-- start of Extract --

`kinoml.datasets.core`¶

Base classes for DatasetProvider-like objects

Module Contents¶

kinoml.datasets.core.logger¶

class kinoml.datasets.core.BaseDatasetProvider¶

Bases: object

API specification for dataset providers

abstract property systems¶

abstract property measurement_type¶

abstract property conditions¶

abstract classmethod from_source(path_or_url=None, **kwargs)¶: Parse CSV/raw files to object model.

abstract observation_model(backend='pytorch')¶

abstract measurements_as_array(reduce=np.mean)¶

abstract measurements_by_group()¶

abstract featurize(*featurizers: Iterable[kinoml.features.core.BaseFeaturizer])¶

abstract featurized_systems(key='last')¶

abstract to_dataframe(*args, **kwargs)¶

abstract to_pytorch(**kwargs)¶

abstract to_tensorflow(*args, **kwargs)¶

abstract to_numpy(*args, **kwargs)¶

class kinoml.datasets.core.DatasetProvider(measurements: Iterable[kinoml.core.measurements.BaseMeasurement], metadata: dict = None)¶

Bases: BaseDatasetProvider

Base object for all DatasetProvider classes.

-- end of Extract --

Exercise A. Edit the dataset provider reference from the words "abstract property measurement_type¶" through the words "to object model.", putting "settings" in place of "conditions".

-- start of Task inputs --

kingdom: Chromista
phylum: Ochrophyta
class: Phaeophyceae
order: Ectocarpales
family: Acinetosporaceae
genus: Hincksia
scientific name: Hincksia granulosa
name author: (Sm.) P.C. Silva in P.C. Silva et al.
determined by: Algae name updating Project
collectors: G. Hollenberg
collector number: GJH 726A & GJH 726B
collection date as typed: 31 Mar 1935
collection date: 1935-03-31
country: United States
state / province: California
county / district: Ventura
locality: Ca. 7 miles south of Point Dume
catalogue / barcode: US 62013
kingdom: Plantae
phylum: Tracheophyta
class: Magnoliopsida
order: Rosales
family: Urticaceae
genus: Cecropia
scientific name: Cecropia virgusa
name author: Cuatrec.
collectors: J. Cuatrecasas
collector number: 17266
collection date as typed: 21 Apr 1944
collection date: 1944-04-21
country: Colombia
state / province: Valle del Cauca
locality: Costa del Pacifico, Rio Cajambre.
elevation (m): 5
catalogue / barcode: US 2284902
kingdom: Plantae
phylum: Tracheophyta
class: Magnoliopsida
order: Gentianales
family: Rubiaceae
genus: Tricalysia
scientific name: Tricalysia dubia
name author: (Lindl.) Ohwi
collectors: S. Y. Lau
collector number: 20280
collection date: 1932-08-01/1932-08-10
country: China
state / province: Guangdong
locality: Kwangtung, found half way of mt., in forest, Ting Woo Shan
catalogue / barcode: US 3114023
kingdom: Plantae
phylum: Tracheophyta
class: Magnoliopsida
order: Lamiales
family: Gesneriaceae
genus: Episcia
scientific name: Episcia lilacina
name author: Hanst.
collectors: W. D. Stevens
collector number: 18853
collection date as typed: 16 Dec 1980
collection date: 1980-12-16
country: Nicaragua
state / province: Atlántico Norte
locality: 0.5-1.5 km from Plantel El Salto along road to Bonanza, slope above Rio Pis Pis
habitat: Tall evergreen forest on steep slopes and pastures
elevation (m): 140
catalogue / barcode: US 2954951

-- end of Task inputs --

Exercise B. Echo the records word for word, starting at their first line and stopping after the line that contains "state / province: California".

Final answer A.
abstract property measurement_type¶

abstract property settings¶

abstract classmethod from_source(path_or_url=None, **kwargs)¶: Parse CSV/raw files to object model.

Final answer B.
kingdom: Chromista
phylum: Ochrophyta
class: Phaeophyceae
order: Ectocarpales
family: Acinetosporaceae
genus: Hincksia
scientific name: Hincksia granulosa
name author: (Sm.) P.C. Silva in P.C. Silva et al.
determined by: Algae name updating Project
collectors: G. Hollenberg
collector number: GJH 726A & GJH 726B
collection date as typed: 31 Mar 1935
collection date: 1935-03-31
country: United States
state / province: California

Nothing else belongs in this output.